We walked the short distance back into town and found the museum which is housed in an imposing building just outside the town centre.
After all that history we were in need of a coffee, so we wandered into the town centre looking for a cafe. I remembered that the pilot book had suggested that the church was worth a visit.
We tried an obvious door beneath the church tower which had a statue of St Cornely in a niche above it. Sadly it was locked, luckily I decided to look around the corner and found the proper entrance.
As entrances go it was pretty majestic, however nothing prepared us for what awaited inside.
The church dated from the 1600s although there was a church on the site from much earlier. The original building was extended in the late 15th century and in 1717 the vaulted ceilings were covered with wooden wainscotting and painted by a man named Le Corre. They are the largest covered and painted vaults in Brittany and depict various scenes from the Gospel or representing scenes from the life of St Cornely.
Lynne was particularly taken by a small chapel that was painted in a type of Trompe l'oeil.
Again these are from the 1600s.....and very fine.
A beautiful church and a real surprise.
Eventually we did get our coffee, rather later than we had planned, we also explored a little more of Carnac and as well as discovering a Lidl supermarket we also came across a charming antiques and curio shop.
This was full of essential items such as boat rudders bronze horses heads, glassware and statues, a wardrobe I was convinced had Narnia on the other side, and all kinds of interesting stuff.
Lynne decided she wanted to stay another day so the following morning on our way to the supermarket for bread ( the local boulangerie had proven a disappointment ) we discovered it was market day.
We love French markets!
Of course it made us hungry but we did manage to buy a ' flute' from a stall holder that was much better quality so that was lunch sorted.....
A day at the beach seemed in order so after consulting our maps we decided to walk to the beach at Plage de Paulbert, after retracing our steps to the market ( which had now gone ) we climbed a little up the hill behind town and before long had plunged into some lovely countryside.
The path cut through some woods of oak pine and alder and it was easy to see why the area was so attractive to our ancient ancestors as there were berries and fruit in abundance, when you also consider the rich food supplies available from the sea ( several French people would be harvesting cockles on the beach today) it was a very easy place to live.
We soon arrived at the beach and had yet another lazy day however we struggled to swim as no matter how far out we walked the water never got any deeper, however being shallow it was at least warm! We also walked out to a small island called isle du Stuhan which was joined to the mainland by a sandy causeway.

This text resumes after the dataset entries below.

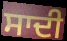
ਸਾਦੀ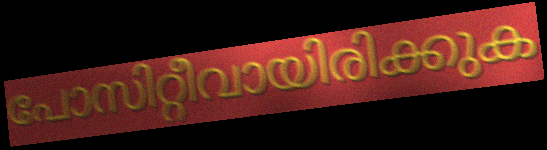
പോസിറ്റീവായിരിക്കുക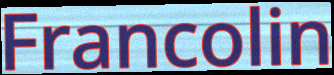
Francolin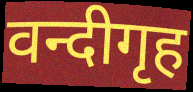
वन्दीगृह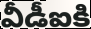
వీడీఐకి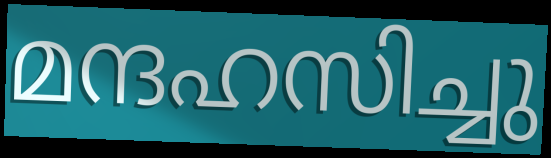
മന്ദഹസിച്ചു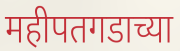
महीपतगडाच्या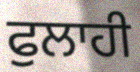
ਫੁਲਾਹੀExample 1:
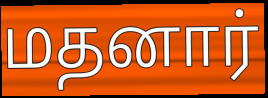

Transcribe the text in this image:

மதனார்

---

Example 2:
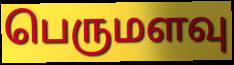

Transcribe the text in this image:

பெருமளவு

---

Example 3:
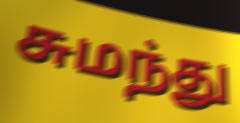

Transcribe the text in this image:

சுமந்து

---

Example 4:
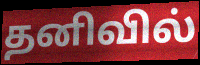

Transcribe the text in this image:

தனிவில்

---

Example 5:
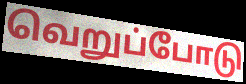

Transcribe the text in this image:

வெறுப்போடு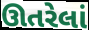
ઊતરેલાંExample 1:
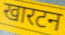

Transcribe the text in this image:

खारटन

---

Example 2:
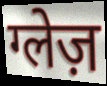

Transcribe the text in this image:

ग्लेज़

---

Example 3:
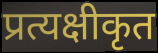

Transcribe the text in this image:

प्रत्यक्षीकृत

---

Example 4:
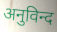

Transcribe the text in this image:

अनुविन्द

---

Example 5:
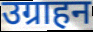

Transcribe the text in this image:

उग्राहनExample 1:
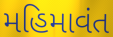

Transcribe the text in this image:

મહિમાવંત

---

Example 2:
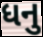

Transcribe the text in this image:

ધનુ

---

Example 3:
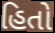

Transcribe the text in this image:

હિતો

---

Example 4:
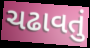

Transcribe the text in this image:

ચઢાવતું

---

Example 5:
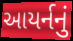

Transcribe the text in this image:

આયર્નનું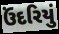
ઉંદરિયું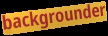
backgrounder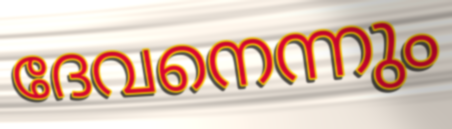
ദേവനെന്നും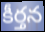
కీర్తనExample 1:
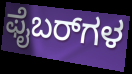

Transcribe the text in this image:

ಫೈಬರ್‌ಗಳ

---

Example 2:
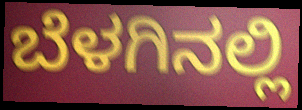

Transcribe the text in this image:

ಬೆಳಗಿನಲ್ಲಿ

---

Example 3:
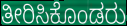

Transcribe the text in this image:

ತೀರಿಸಿಕೊಂಡರು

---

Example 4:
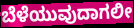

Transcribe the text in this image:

ಬೆಳೆಯುವುದಾಗಲೀ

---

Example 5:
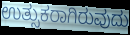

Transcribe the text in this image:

ಉತ್ಸುಕರಾಗಿರುವುದುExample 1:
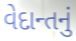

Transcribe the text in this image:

વેદાન્તનું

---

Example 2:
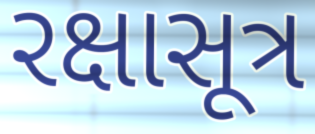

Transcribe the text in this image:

રક્ષાસૂત્ર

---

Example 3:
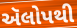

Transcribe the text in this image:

ઍલોપથી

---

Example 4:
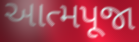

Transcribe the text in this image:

આત્મપૂજા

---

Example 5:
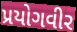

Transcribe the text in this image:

પ્રયોગવીરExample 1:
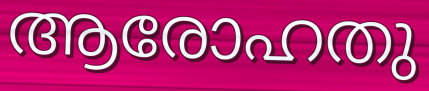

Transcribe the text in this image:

ആരോഹതു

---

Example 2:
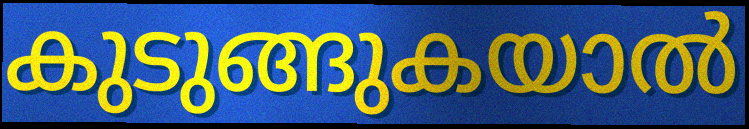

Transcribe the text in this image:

കുടുങ്ങുകയാൽ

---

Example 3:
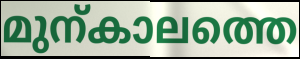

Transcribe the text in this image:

മുന്കാലത്തെ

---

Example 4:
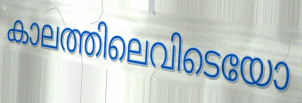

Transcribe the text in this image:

കാലത്തിലെവിടെയോ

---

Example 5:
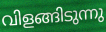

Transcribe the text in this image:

വിളങ്ങിടുന്നുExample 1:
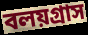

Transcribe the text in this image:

বলয়গ্রাস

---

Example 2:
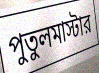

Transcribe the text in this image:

পুতুলমাস্টার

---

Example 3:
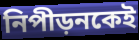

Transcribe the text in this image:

নিপীড়নকেই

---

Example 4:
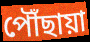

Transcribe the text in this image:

পৌঁছায়া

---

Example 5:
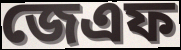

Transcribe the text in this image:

জেএফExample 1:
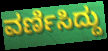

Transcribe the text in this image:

ವರ್ಣಿಸಿದ್ದು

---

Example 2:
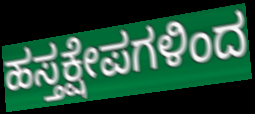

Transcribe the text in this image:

ಹಸ್ತಕ್ಷೇಪಗಳಿಂದ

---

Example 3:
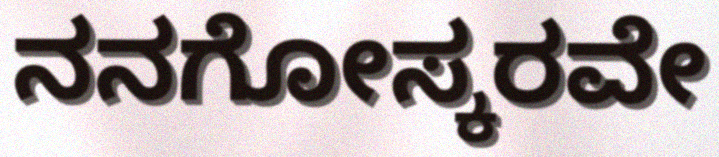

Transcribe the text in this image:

ನನಗೋಸ್ಕರವೇ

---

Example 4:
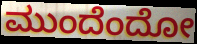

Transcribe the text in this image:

ಮುಂದೆಂದೋ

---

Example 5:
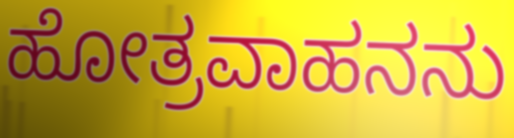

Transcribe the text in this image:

ಹೋತ್ರವಾಹನನುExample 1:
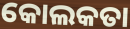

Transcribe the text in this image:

କୋଲକତା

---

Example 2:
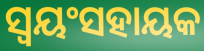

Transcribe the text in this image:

ସ୍ଵୟଂସହାୟକ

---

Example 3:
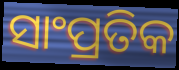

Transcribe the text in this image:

ସାଂପ୍ରତିକ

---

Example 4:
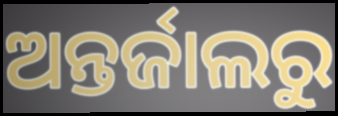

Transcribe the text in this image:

ଅନ୍ତର୍ଜାଲରୁ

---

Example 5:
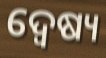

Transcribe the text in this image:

ଦ୍ୱେଷ୍ୟ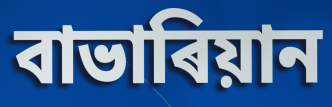
বাভাৰিয়ান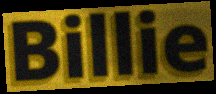
Billie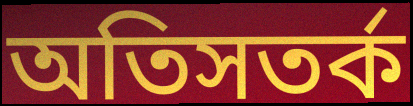
অতিসতর্ক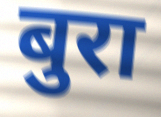
बुराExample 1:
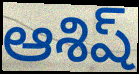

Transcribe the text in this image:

ఆశిష్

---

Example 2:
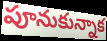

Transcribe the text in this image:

పూనుకున్నాక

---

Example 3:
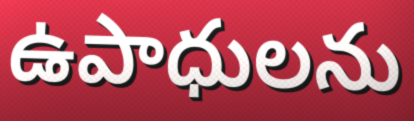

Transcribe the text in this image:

ఉపాధులను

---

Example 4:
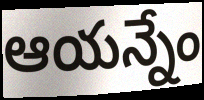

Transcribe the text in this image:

ఆయన్నేం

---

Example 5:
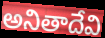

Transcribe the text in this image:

Lynne is beginning to cope a little better with the heat, but we are now being a little more sensible about the amount of time we are exposed to the sun, lathered in factor 30 and Lynne wears a sunhat.
The Quiberon peninsular always reminds me of pine trees and sand. I think because it seems to consist largely of those two things, that's not to say they don't present a pleasing aspect but It was nice on our return to see some variety in the woodland, an extremely pleasant day.
Still loads of pine trees though!
P.S.
On a sad note I have to report the demise of " lettuce" we bought it in April and our everlasting lettuce has been doing sterling service and providing salad leaves for lunches and teas ever since. However lettuce as well as Lynne has not been coping with the heat so as he was obviously wilting we decided to consign our friend to the deep just after the Teighnhouse passage. Sadly missed.